Fanbase Navicula banyak terdapat di negara-negara seperti Amerika Serikat, Kanada, dan Australia. Mereka pun pernah menerima penghargaan di kompetisi internasional RODE dan menyingkirkan ratusan band lain yang menjadi peserta. Meskipun begitu, karya-karyanya yang berkualitas ini tak dicintai bahkan tak dikenal di negeri sendiri.

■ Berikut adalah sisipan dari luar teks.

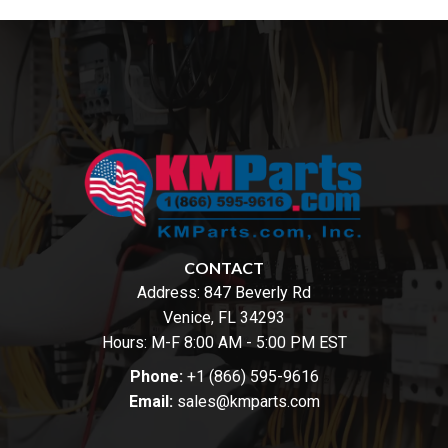
CONTACT
Address:
847 Beverly Rd
Venice, FL 34293
Hours: M-F 8:00 AM - 5:00 PM EST
Phone:
+1 (866) 595-9616
Email:
sales@kmparts.com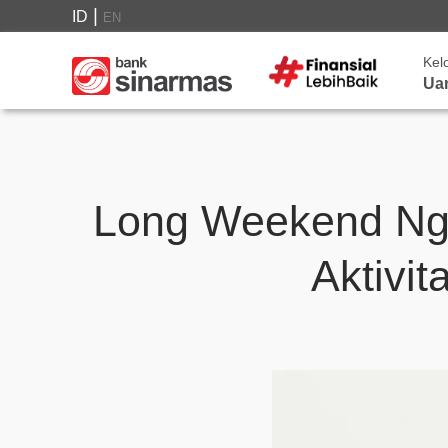
|
ID
EN
Kel
Ua
Long Weekend Ng
Aktivit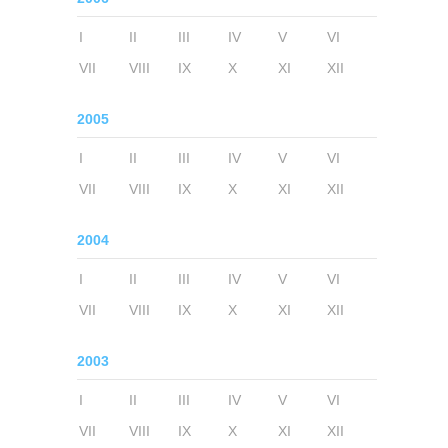
I
II
III
IV
V
VI
VII
VIII
IX
X
XI
XII
2005
I
II
III
IV
V
VI
VII
VIII
IX
X
XI
XII
2004
I
II
III
IV
V
VI
VII
VIII
IX
X
XI
XII
2003
I
II
III
IV
V
VI
VII
VIII
IX
X
XI
XII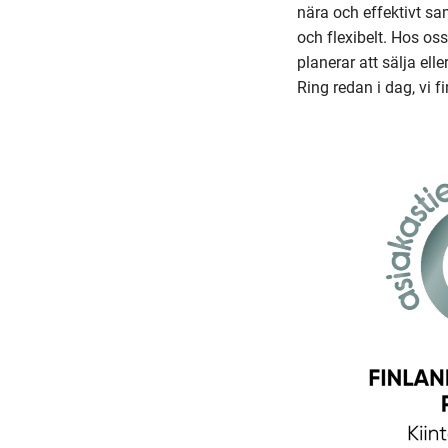
nära och effektivt 
och flexibelt. Hos os
planerar att sälja elle
Ring redan i dag, vi fi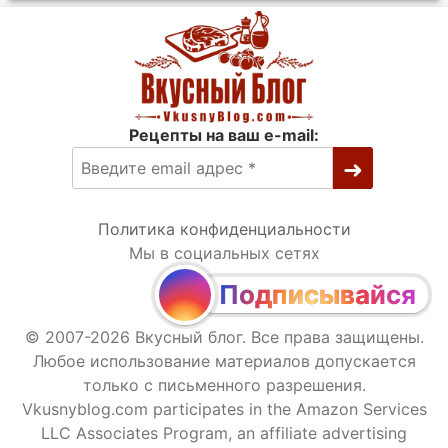
Рецепты на ваш e-mail:
Политика конфиденциальности
Мы в социальных сетях
Подписывайся
© 2007-2026 Вкусный блог. Все права защищены.
Любое использование материалов допускается
только с письменного разрешения.
Vkusnyblog.com participates in the Amazon Services
LLC Associates Program, an affiliate advertising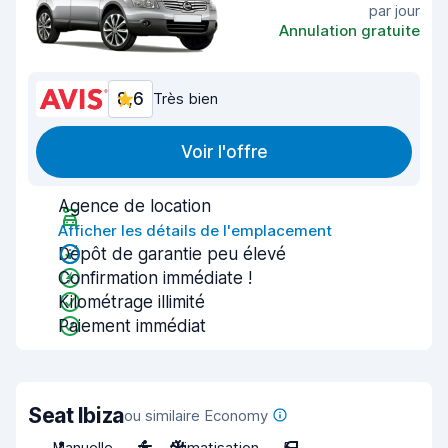
par jour
Annulation gratuite
8,6
Très bien
Voir l'offre
Agence de location
Afficher les détails de l'emplacement
Dépôt de garantie peu élevé
Confirmation immédiate !
Kilométrage illimité
Paiement immédiat
Seat Ibiza
ou similaire Economy
Manuelle
4
Climatisation
5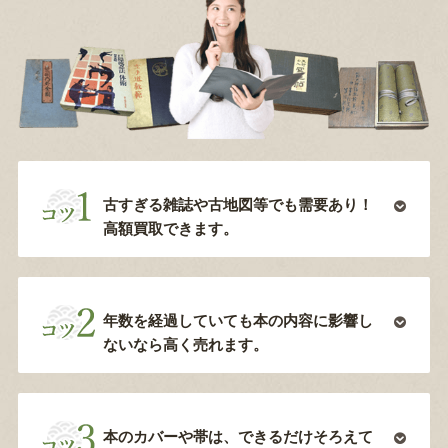
古すぎる雑誌や古地図等でも需要あり！
高額買取できます。
年数を経過していても本の内容に影響し
ないなら高く売れます。
本のカバーや帯は、できるだけそろえて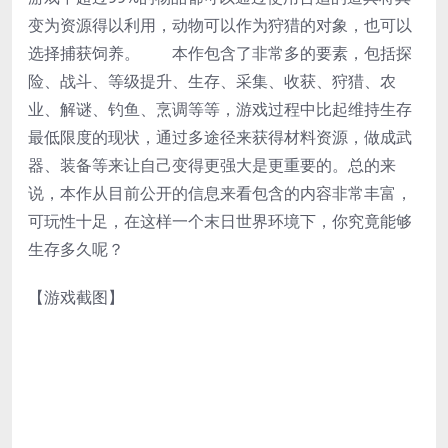
变为资源得以利用，动物可以作为狩猎的对象，也可以
选择捕获饲养。 本作包含了非常多的要素，包括探
险、战斗、等级提升、生存、采集、收获、狩猎、农
业、解谜、钓鱼、烹调等等，游戏过程中比起维持生存
最低限度的现状，通过多途径来获得材料资源，做成武
器、装备等来让自己变得更强大是更重要的。总的来
说，本作从目前公开的信息来看包含的内容非常丰富，
可玩性十足，在这样一个末日世界环境下，你究竟能够
生存多久呢？
【游戏截图】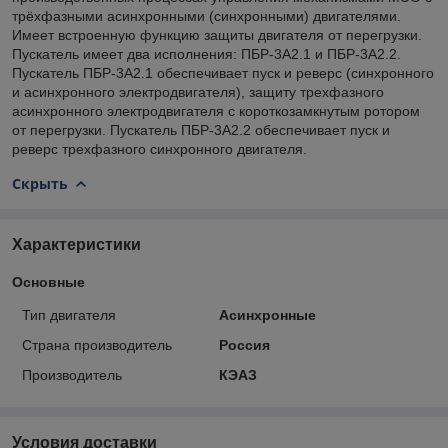
трёхфазными асинхронными (синхронными) двигателями.
Имеет встроенную функцию защиты двигателя от перегрузки.
Пускатель имеет два исполнения: ПБР-3А2.1 и ПБР-3А2.2.
Пускатель ПБР-3А2.1 обеспечивает пуск и реверс (синхронного
и асинхронного электродвигателя), защиту трехфазного
асинхронного электродвигателя с короткозамкнутым ротором
от перегрузки. Пускатель ПБР-3А2.2 обеспечивает пуск и
реверс трехфазного синхронного двигателя.
Скрыть
Характеристики
Основные
Тип двигателя
Асинхронные
Страна производитель
Россия
Производитель
КЭАЗ
Условия доставки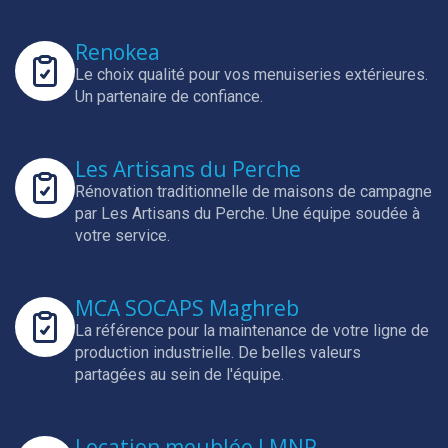
Renokea
Le choix qualité pour vos menuiseries extérieures.
Un partenaire de confiance.
Les Artisans du Perche
Rénovation traditionnelle de maisons de campagne
par Les Artisans du Perche.
Une équipe soudée à
votre service.
MCA SOCAPS Maghreb
La référence pour la maintenance de votre ligne de
production industrielle.
De belles valeurs
partagées au sein de l'équipe.
Location meublée LMNP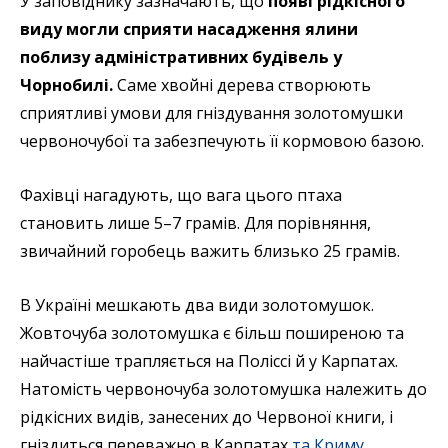
У заповіднику зазначають, що
появі рідкісного
виду могли сприяти насадження ялини
поблизу адміністративних будівель у
Чорнобилі.
Саме хвойні дерева створюють
сприятливі умови для гніздування золотомушки
червоночубої та забезпечують її кормовою базою.
Фахівці нагадують, що вага цього птаха
становить лише 5–7 грамів. Для порівняння,
звичайний горобець важить близько 25 грамів.
В Україні мешкають два види золотомушок.
Жовточуба золотомушка є більш поширеною та
найчастіше трапляється на Поліссі й у Карпатах.
Натомість червоночуба золотомушка належить до
рідкісних видів, занесених до Червоної книги, і
гніздиться переважно в Карпатах
та Криму
.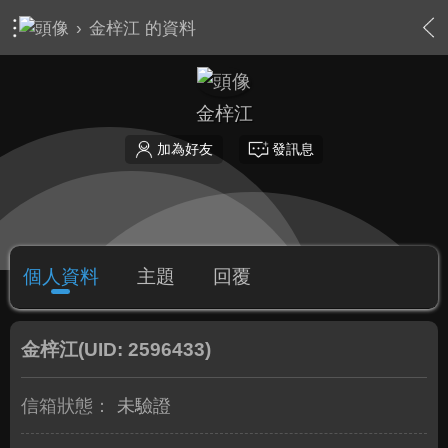
›
金梓江 的資料
金梓江
加為好友
發訊息
個人資料
主題
回覆
金梓江
(UID: 2596433)
信箱狀態：
未驗證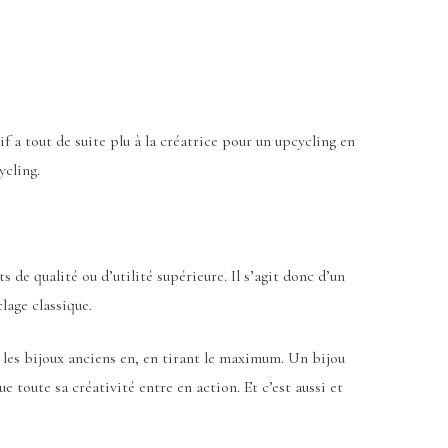
f a tout de suite plu à la créatrice pour un upcycling en
ycling.
 de qualité ou d’utilité supérieure. Il s’agit donc d’un
lage classique.
m les bijoux anciens en, en tirant le maximum. Un bijou
e toute sa créativité entre en action. Et c’est aussi et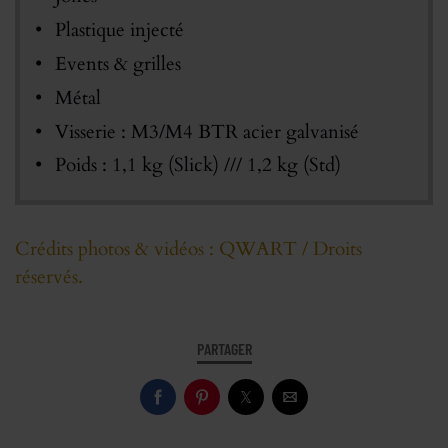
Plastique injecté
Events & grilles
Métal
Visserie : M3/M4 BTR acier galvanisé
Poids : 1,1 kg (Slick) /// 1,2 kg (Std)
Crédits photos & vidéos : QWART / Droits
réservés.
PARTAGER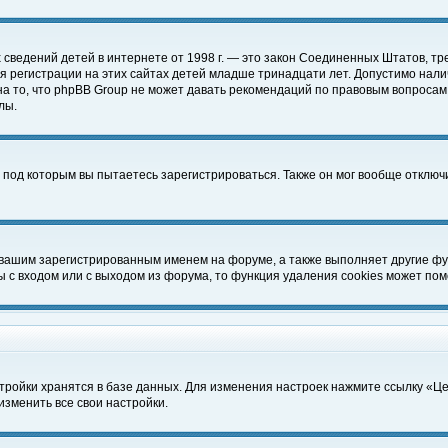
чных сведений детей в интернете от 1998 г. — это закон Соединенных Штатов
 регистрации на этих сайтах детей младше тринадцати лет. Допустимо нали
а то, что phpBB Group не может давать рекомендаций по правовым вопросам
лы.
 под которым вы пытаетесь зарегистрироваться. Также он мог вообще отклю
 вашим зарегистрированным именем на форуме, а также выполняет другие фун
с входом или с выходом из форума, то функция удаления cookies может пом
тройки хранятся в базе данных. Для изменения настроек нажмите ссылку «Ц
изменить все свои настройки.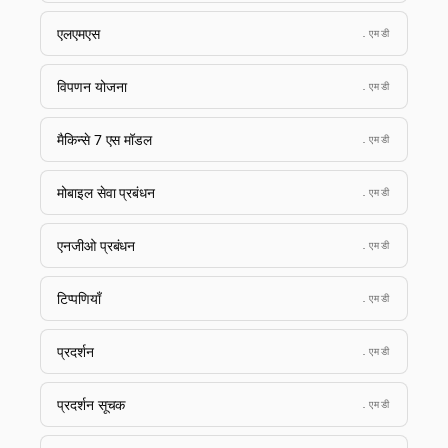
एलएमएस
.एमडी
विपणन योजना
.एमडी
मैकिन्से 7 एस मॉडल
.एमडी
मोबाइल सेवा प्रबंधन
.एमडी
एनजीओ प्रबंधन
.एमडी
टिप्पणियाँ
.एमडी
प्रदर्शन
.एमडी
प्रदर्शन सूचक
.एमडी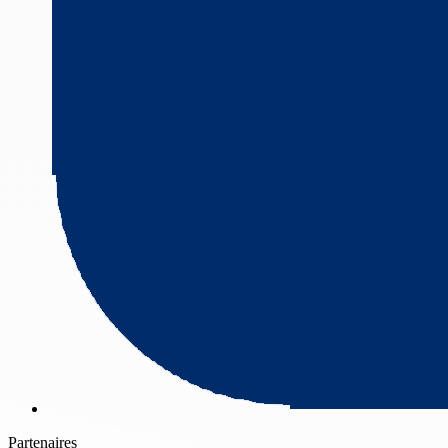
Partenaires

6. Efek Rumah Kaca, tidak dibiayai Bekraf untuk tampil di festival internasional
Baru-baru ini, band indie asal Jakarta yang digawangi oleh Cholil Mahmud sedang melakukan tur di beberapa kota. Hal tersebut dilakukan karena penggalangan dana yang mereka butuhkan untuk bisa berangkat ke South by Southwest Music Festival (SXSW) di Amerika, pada bulan ini. Sebenarnya, Efek Rumah Kaca (ERK) berada di bawah naungan Badan Ekonomi Kreatif (Bekraf) untuk maju ke festival ini.
Namun, tiba-tiba mereka mengundurkan diri dan memilih untuk pergi ke SXSW tanpa ada embel-embel Bekraf. Hal tersebut dikarenakan terjadi miskomunikasi soal biaya pemberangkatan, padahal SXSW adalah panggung impian untuk seluruh musisi dunia. Sudah tak dihargai pemerintah, masyarakat Indonesia yang mengapresiasi karyanya juga tak banyak.
Tahun sudah berganti menjadi 2018, tetapi karya-karya musisi lokal Indonesia masih belum mendapat apresiasi penuh dari masyarakat maupun pemerintahnya. Bagaimana musik Indonesia bisa berkembang jika dari musisi indie saja tak mendapat perhatian dari kawan sendiri di negeri ini?